Drug Price Trends for NDC 43975-0349

Product Overview
NDC 43975-0349 corresponds to Givlaari (givosiran), a prescription medication approved by the FDA in November 2019 for the treatment of acute hepatic porphyria (AHP). Givlaari is an RNA interference (RNAi) therapeutic targeting hepatic delta-aminolevulinic acid synthase 1 (ALAS1), reducing attacks associated with AHP.

Market Landscape
The AHP market is limited, with Givlaari being the first FDA-approved treatment. Its main competitor is Orphazyme's Arimoclomol (not approved in the U.S. for this indication) and off-label management approaches. A second drug, Silence's siRNA (e.g., lumasiran for other indications), has not entered the AHP market.

Market Dynamics

• Prevalence: AHP affects an estimated 5,000 to 10,000 patients globally, predominantly in Europe and the U.S.
• Unmet Need: Limited treatment options and high disease burden support niche market growth.
• Pricing: Givlaari's list price in the U.S. is approximately $675,000 annually per patient.

Pricing Analysis

Market Penetration and Revenue Projections

• Initial Adoption: Limited by small patient population, with a first-year market penetration of approximately 5-10%.
• Growth Drivers: Increased diagnosis rates, expanded awareness, and indication expansion (e.g., prophylactic use).
• Forecast (2023-2028):
  • Year 1 (2023): $70M–$135M (based on 5-10% penetration of an estimated 1,000 eligible patients in the U.S.)
  • Year 3 (2025): $200M–$300M, assuming market share increases to 20%, with incremental growth in patient diagnosis
  • Year 5 (2027): $300M–$400M, driven by broader adoption and international expansion

Global Market Considerations

• Europe: Pricing centers around €400,000–€500,000, with reimbursement variations.
• Asia-Pacific: Limited currently, but price per dose generally lower.
• Regulatory expansion in Japan, Canada, and Australia could boost revenues.

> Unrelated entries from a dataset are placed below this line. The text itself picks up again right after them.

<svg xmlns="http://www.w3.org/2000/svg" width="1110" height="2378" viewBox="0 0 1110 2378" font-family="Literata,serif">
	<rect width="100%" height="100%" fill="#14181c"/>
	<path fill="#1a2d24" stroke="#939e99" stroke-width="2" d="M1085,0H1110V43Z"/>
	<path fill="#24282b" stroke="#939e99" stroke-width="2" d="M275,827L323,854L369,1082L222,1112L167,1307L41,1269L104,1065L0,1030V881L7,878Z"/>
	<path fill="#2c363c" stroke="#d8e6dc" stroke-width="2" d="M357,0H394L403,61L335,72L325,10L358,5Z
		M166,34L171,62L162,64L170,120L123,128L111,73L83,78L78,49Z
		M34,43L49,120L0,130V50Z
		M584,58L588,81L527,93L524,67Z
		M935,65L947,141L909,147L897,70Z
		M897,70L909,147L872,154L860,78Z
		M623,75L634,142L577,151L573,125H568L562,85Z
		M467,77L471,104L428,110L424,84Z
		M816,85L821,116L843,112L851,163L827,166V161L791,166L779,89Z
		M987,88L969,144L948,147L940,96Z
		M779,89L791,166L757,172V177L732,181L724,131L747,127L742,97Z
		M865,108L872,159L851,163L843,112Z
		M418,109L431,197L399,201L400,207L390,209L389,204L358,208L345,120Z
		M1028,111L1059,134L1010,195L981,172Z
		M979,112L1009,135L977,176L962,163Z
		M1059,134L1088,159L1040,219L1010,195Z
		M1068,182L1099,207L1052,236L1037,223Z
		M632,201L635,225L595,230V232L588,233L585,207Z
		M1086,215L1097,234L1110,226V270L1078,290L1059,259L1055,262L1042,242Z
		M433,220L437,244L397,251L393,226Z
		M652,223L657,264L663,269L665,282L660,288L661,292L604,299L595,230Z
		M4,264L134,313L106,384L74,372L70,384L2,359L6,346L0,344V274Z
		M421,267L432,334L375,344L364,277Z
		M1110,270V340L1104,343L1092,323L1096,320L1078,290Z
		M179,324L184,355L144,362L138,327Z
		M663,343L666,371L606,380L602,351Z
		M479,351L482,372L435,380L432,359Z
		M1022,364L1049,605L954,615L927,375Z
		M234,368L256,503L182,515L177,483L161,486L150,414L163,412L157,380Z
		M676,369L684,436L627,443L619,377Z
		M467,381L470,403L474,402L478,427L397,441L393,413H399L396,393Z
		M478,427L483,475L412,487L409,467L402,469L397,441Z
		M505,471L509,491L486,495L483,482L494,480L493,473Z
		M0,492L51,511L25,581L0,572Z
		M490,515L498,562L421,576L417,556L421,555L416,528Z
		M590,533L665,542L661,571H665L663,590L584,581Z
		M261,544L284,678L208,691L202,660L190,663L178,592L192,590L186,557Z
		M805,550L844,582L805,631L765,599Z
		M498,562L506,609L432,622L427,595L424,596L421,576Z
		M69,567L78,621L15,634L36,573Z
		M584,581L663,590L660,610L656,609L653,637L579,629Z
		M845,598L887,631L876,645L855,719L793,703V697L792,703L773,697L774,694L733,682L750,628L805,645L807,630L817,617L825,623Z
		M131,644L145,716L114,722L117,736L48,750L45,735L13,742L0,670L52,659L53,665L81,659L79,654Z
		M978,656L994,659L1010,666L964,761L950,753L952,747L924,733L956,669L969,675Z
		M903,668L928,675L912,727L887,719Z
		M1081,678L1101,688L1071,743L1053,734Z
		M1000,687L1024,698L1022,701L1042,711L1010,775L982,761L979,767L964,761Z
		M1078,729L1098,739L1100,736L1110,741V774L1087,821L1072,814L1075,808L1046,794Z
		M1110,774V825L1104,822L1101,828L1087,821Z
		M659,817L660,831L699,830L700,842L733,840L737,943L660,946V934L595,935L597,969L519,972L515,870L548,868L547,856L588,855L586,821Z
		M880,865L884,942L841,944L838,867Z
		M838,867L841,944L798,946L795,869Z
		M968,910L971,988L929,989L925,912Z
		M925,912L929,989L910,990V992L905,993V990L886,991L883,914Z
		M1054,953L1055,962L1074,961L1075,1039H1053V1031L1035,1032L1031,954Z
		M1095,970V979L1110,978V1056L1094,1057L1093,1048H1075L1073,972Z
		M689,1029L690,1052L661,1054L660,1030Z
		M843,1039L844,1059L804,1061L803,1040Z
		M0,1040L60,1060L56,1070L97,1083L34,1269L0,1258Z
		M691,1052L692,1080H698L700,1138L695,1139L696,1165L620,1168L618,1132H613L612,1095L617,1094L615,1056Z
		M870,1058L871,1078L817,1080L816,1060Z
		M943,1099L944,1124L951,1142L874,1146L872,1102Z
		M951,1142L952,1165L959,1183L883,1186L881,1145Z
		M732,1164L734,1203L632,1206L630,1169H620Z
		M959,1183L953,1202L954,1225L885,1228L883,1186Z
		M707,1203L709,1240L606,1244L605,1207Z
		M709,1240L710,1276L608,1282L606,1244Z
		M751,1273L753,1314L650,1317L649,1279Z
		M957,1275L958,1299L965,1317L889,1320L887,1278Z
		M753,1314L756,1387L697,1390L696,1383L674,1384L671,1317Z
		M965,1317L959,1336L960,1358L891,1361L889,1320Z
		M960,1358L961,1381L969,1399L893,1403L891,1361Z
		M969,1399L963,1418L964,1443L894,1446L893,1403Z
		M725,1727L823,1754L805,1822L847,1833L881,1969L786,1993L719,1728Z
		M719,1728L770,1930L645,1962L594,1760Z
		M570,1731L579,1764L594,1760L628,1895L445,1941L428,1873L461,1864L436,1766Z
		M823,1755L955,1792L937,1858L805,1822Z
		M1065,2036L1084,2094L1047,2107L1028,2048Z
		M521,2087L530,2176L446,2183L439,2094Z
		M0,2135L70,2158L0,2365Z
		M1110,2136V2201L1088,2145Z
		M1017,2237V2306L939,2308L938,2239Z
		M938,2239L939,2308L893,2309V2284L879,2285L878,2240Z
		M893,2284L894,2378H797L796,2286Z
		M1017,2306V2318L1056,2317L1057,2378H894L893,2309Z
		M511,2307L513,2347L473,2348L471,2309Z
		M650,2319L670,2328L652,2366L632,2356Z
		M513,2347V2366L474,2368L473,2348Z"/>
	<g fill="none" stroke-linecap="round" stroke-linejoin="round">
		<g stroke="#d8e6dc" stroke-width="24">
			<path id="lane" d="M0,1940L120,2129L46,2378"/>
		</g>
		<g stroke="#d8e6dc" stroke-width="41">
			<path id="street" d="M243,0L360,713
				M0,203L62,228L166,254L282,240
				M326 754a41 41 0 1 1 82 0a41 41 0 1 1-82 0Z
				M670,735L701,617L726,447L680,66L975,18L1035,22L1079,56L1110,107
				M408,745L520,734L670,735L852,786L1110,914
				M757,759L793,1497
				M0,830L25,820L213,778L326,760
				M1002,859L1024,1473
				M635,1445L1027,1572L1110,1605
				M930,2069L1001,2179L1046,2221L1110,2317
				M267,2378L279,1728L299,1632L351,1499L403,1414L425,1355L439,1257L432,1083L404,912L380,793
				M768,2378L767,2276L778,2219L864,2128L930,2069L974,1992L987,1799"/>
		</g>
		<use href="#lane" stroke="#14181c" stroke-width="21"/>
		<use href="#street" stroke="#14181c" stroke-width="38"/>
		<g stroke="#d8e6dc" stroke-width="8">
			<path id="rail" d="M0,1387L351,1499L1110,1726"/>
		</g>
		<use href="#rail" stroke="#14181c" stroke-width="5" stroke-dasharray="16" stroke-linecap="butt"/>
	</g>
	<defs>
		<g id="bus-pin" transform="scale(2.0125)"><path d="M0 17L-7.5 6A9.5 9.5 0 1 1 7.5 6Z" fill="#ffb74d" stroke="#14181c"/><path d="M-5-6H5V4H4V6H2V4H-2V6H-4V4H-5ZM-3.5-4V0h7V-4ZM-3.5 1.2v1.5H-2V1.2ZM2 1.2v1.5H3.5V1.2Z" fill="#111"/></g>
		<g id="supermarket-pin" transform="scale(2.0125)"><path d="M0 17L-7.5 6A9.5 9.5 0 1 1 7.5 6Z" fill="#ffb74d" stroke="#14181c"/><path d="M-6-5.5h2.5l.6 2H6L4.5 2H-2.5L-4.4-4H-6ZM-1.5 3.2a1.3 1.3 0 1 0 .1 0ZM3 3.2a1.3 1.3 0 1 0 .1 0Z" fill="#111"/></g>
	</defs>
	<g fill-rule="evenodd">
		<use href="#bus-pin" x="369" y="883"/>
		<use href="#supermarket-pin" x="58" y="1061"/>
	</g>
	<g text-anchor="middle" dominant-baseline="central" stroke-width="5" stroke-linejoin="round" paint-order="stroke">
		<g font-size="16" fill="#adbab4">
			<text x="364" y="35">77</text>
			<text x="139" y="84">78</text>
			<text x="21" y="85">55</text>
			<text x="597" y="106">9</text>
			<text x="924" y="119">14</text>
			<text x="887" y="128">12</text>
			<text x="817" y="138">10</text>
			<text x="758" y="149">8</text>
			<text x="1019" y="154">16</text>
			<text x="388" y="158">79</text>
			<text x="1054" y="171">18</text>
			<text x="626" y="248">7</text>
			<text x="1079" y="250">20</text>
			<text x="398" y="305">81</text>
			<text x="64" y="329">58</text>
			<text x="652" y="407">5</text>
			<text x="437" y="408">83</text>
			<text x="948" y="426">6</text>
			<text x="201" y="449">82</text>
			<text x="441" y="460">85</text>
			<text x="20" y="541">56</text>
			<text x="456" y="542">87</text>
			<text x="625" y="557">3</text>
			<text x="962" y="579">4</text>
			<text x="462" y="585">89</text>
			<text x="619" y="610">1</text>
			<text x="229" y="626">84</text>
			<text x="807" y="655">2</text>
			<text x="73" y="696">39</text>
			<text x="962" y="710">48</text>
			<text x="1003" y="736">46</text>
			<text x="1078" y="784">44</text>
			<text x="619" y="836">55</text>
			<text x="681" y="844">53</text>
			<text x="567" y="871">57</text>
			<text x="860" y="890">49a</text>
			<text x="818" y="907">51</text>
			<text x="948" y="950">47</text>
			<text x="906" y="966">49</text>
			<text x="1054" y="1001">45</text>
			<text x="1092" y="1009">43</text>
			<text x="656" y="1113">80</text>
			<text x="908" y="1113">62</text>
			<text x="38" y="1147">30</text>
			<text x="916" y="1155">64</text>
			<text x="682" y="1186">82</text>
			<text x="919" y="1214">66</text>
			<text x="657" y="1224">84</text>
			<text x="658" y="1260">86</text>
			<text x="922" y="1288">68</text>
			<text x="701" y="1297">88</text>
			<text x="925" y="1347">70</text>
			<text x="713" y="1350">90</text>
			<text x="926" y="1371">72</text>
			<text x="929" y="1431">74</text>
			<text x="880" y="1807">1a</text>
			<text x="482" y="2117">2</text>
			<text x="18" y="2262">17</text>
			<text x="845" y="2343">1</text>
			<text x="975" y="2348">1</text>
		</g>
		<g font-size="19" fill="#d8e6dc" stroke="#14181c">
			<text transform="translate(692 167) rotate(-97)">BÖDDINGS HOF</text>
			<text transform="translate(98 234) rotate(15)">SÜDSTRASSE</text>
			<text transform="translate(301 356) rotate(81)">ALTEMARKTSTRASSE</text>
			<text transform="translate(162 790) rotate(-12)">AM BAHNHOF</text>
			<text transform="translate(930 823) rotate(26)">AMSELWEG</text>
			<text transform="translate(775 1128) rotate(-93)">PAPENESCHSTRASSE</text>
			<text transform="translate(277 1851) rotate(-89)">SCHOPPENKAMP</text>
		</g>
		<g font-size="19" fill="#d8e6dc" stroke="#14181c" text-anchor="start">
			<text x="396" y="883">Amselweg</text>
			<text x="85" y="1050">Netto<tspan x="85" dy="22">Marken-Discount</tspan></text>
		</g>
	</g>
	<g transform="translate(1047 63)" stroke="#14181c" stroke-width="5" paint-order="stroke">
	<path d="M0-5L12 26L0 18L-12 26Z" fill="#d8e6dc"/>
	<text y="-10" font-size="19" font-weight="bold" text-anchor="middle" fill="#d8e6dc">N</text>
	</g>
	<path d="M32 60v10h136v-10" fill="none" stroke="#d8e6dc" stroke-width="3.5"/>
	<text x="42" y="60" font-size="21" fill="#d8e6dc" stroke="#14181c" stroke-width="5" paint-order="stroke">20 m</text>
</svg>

Economic and Competitive Factors

• Givlaari's high cost raises concerns over payer reimbursement and patient access.
• Biosimilar or generic development is unlikely in the near term due to the novelty of RNAi technology and patent protections.
• The continued innovation in gene therapy may impact long-term market share.

Price Projection Summary

Key Takeaways

• Givlaari remains a high-cost, niche therapy with limited but growing market penetration.
• Its price is aligned with other RNAi and rare disease treatments but faces pressure from payers.
• International expansion and diagnosis awareness are critical to revenue growth.
• Competition from emerging gene therapies or alternative modalities could impact long-term pricing and market share.

FAQs

1. What factors influence Givlaari's pricing?
   The gene therapy's complexity, rarity of AHP, high development costs, and regulatory exclusivity primarily determine its high list price.

2. How do payers manage the high cost of Givlaari?
   Rebate agreements, prior authorization, and patient assistance programs are common strategies to control expenditures.

3. Could biosimilars or generics emerge for Givlaari?
   Unlikely in the near term due to the novelty of RNAi platforms and patent protections.

4. What are the main drivers of revenue growth?
   Increased diagnosis, expanded treatment indications, improved access, and international approvals.

5. What is the outlook for price reductions?
   Significant reductions are unlikely without biosimilar development, but discounts via payor negotiations may persist.

References
[1] Food and Drug Administration. "Givlaari (givosiran) Approval.' November 2019.
[2] IQVIA. "Global Oncology Market Data," 2022.
[3] National Organization for Rare Disorders. "Acute Hepatic Porphyria," 2022.
[4] EvaluatePharma. "Specialty Drugs Market," 2022.